Oscar Farinetti dice che Renzi deve tornare ad esser più simpatico. Almeno su questo sarà d’accordo, no?  
«Nelle parole di Farinetti c’è del vero: con l’idea dell’antipatia, evoca un sentimento di avversione che sta crescendo e che può effettivamente diventare pericoloso per il presidente del Consiglio. L’odio - che è primitivo - è infatti una forza di aggregazione politica che non va sottovalutata: ne parla Gramsci (La scienza politica di Gramsci è l’ultimo saggio di Prospero, ndr), ne parla Machiavelli. Quello che gli sta dicendo Farinetti è che se Renzi perderà il referendum è perché questo sentimento si sarà cementato e avrà trovato una sua forma. Una forma che, paradossalmente, è stato lo stesso Renzi a dargli, ricercando continuamente un plebiscito. Su tutto, a cominciare dalle riforme».

Che la comunicazione di Renzi si basi sulla contrapposizione, spesso muscolare, è un dato di fatto. E finora ha funzionato.

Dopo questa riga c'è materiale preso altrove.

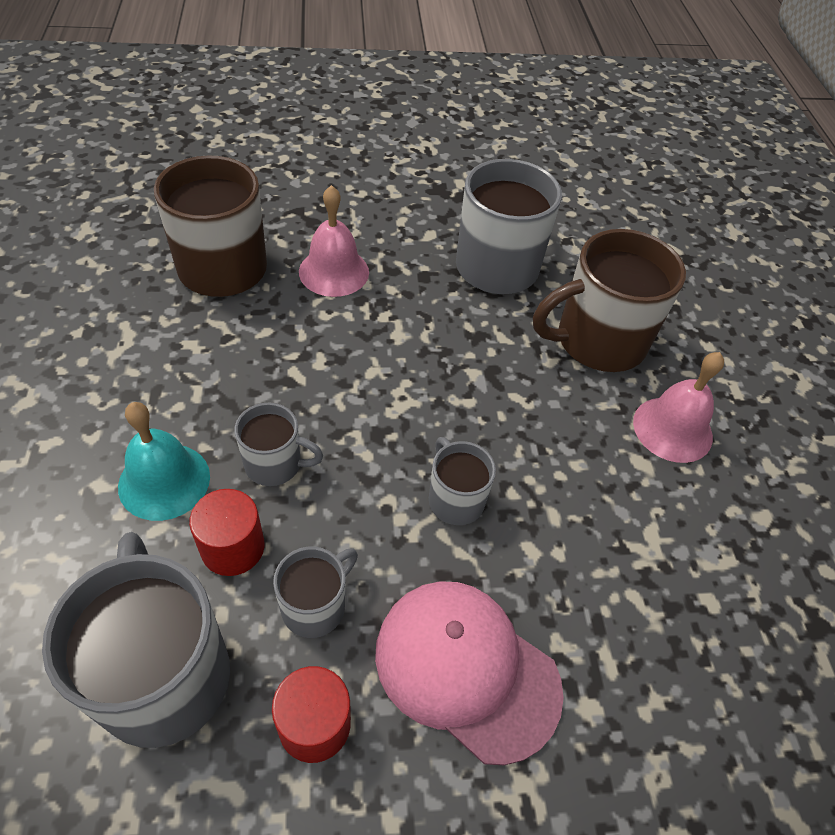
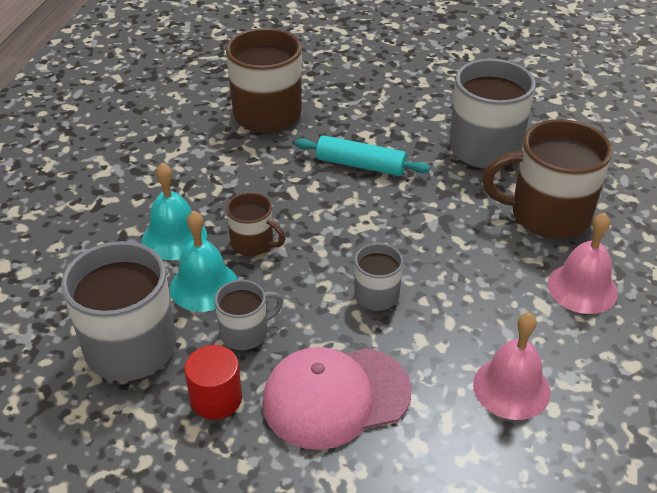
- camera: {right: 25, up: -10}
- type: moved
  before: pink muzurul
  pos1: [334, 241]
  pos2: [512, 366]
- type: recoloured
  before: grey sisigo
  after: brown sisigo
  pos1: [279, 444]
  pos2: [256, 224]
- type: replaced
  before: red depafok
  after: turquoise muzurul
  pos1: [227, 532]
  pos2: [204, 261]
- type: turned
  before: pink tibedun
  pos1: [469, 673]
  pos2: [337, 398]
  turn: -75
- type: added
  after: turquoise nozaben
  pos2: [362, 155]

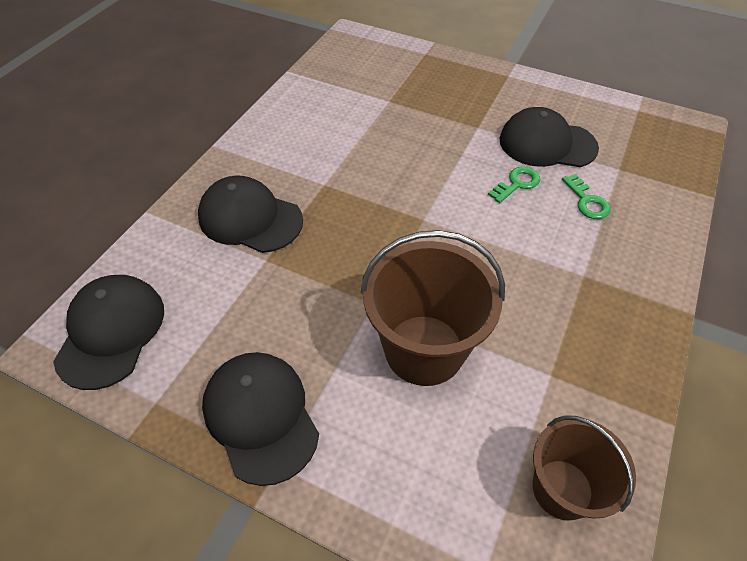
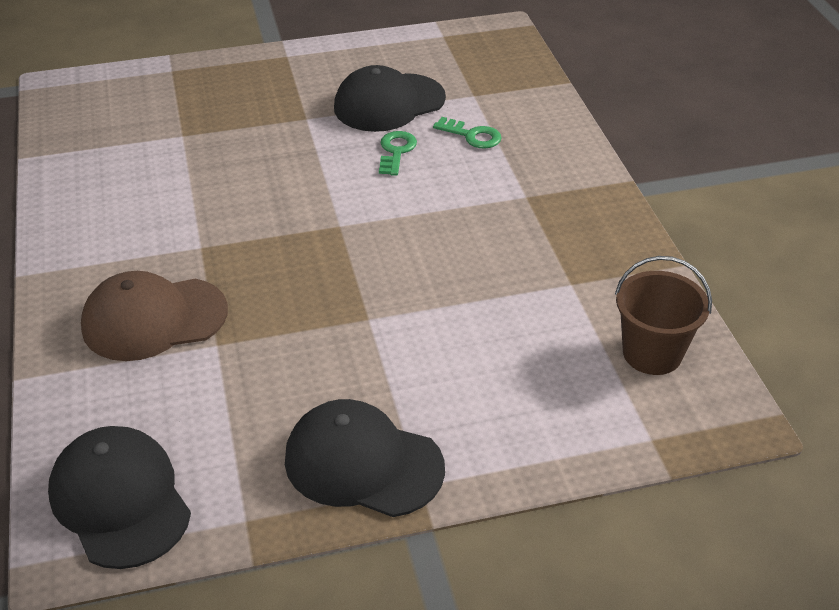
- camera: {right: -40, up: -10}
- type: recoloured
  before: black tibedun
  after: brown tibedun
  pos1: [250, 214]
  pos2: [154, 316]
- type: removed
  before: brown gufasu
  pos1: [432, 308]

«Renzi cerca continuamente un nemico, qualcuno a cui stare antipatico: se ne è creati molti, spesso scientificamente. Renzi cerca la contrapposizione così come cerca continuamente l’acclamazione. La cerca alla Leopolda o durante le direzioni del Pd, che sono entrambi luoghi di obbedienza e celebrazione. Ma personalizzare quando si sta al potere è perlomeno incauto».